Though it took years to hit the one million user mark, it took one year to hit two million concurrent users.

“We knew Xbox LIVE was going to explode,” Toulouse says. “We knew we were on the cusp of something huge, especially when we saw how many people came into the service with the launch of Halo 3.”

The folks at Xbox LIVE, including Toulouse, wanted to stay ahead of the game. He slowly started assembling a team, and they started designing a tool to help the team effectively police the growing community of users. The result was a software program called Vulcan to help enforcers handle and escalate complaints.

“It was designed on cocktail napkins, then coded and designed to allow people who do complaint investigations to do so in an efficient and accurate way,” Erickson says.

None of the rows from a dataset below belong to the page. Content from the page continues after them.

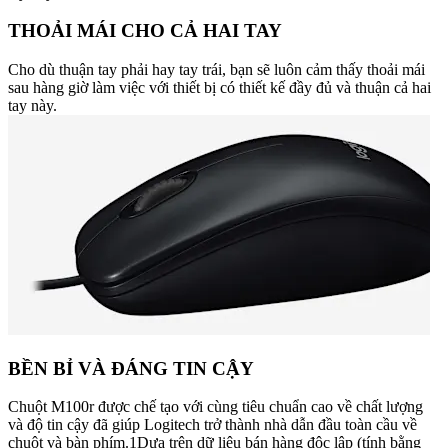
THOẢI MÁI CHO CẢ HAI TAY
Cho dù thuận tay phải hay tay trái, bạn sẽ luôn cảm thấy thoải mái
sau hàng giờ làm việc với thiết bị có thiết kế đầy đủ và thuận cả hai
tay này.
BỀN BỈ VÀ ĐÁNG TIN CẬY
Chuột M100r được chế tạo với cùng tiêu chuẩn cao về chất lượng
và độ tin cậy đã giúp Logitech trở thành nhà dẫn đầu toàn cầu về
chuột và bàn phím.1Dựa trên dữ liệu bán hàng độc lập (tính bằng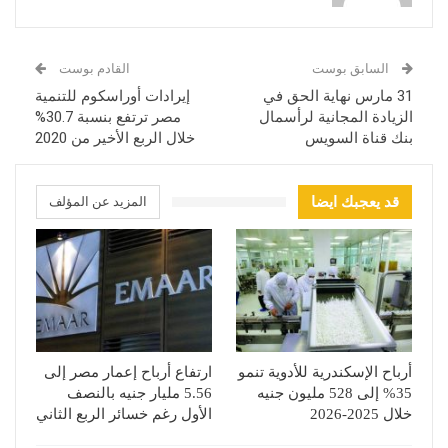
السابق بوست
القادم بوست
31 مارس نهاية الحق في
إيرادات أوراسكوم للتنمية
الزيادة المجانية لرأسمال
مصر ترتفع بنسبة 30.7%
بنك قناة السويس
خلال الربع الأخير من 2020
قد يعجبك ايضا
المزيد عن المؤلف
أرباح الإسكندرية للأدوية تنمو
ارتفاع أرباح إعمار مصر إلى
35% إلى 528 مليون جنيه
5.56 مليار جنيه بالنصف
خلال 2025-2026
الأول رغم خسائر الربع الثاني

Enforcers are now using a brand-new version of this tool, called “Vulcan 2,” which makes sorting through complaints even faster. In fact, because all enforcers are experienced gamers, they also often use an Xbox controller to navigate their work.

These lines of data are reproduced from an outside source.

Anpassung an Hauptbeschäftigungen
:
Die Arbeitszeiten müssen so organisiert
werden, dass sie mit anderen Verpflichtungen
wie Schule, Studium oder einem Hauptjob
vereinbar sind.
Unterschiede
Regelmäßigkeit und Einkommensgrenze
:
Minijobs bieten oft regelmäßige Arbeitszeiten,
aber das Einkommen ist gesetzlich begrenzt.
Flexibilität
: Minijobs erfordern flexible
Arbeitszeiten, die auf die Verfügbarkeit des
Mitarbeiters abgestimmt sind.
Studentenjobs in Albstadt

Say one gamer is offering to sell cheating services, or another user in a multiplayer online game is spouting racial epithets into his or her microphone, or yet another registered an offensive gamertag. Enforcement agents will find out about it either via a complaint sent by another Xbox user or by experiencing it firsthand.

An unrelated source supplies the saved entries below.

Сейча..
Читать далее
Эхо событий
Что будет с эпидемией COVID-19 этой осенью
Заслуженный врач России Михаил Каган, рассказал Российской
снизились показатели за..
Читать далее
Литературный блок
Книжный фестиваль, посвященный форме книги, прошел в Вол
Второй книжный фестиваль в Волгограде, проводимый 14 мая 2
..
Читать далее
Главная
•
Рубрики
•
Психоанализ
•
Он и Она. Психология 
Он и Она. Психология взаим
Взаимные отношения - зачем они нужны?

“The enforcement agents also play games,” Erickson says. “Part of what we pay them for is to be out there in the community, listening for threats, looking for vulnerabilities, and reporting back to us.”

There are a handful of enforcements the team hands out ranging from a 24-hour ban to the most serious – voting an Xbox LIVE user “off the island” for good.

Apart from being gamers, agents are “steeped and stewed” in Internet culture, as well as being experts in slang, acronyms, and more. Erickson says some of them can actually write in “l33t,” (pronounced “leet”) a hacker pidgin language that incorporates abbreviations and numbers in an attempt to bypass profanity filters.

“We always appreciate having a diversity of knowledge,” Erickson says of the team. “Everybody kind of brings their own little history to the table, and can interpret content in the way the rest of us can’t.”

Toulouse says such diversity is key, though every member of the team shares a common goal.

Toulouse, offers the following tips for enjoying entertainment and games on Xbox LIVE:

  1. Don’t be a jerk. “That’s sometimes hard to define, but I think we all know that line of bad behavior when we cross it.”
  2. “Be excellent to each other.” Toulouse says he learned the ideals of sportsmanship and fair play growing up in a world of arcades and the local park. “If you insulted someone’s mother at the arcade, there could be a physical reaction,” he says. “Helping each other have fun makes a good behavior ripple through the system.”
  3. Parents, be deeply involved. “Don’t just allow them their hour of video games, be there with them. Ask questions. Engaged parents tend to have children who don’t show up in our complaint system.”
  4. If you see something, say something. “When you see bad behavior, let us know,” Toulouse says. “We are approachable. We have a complaint system for a reason.”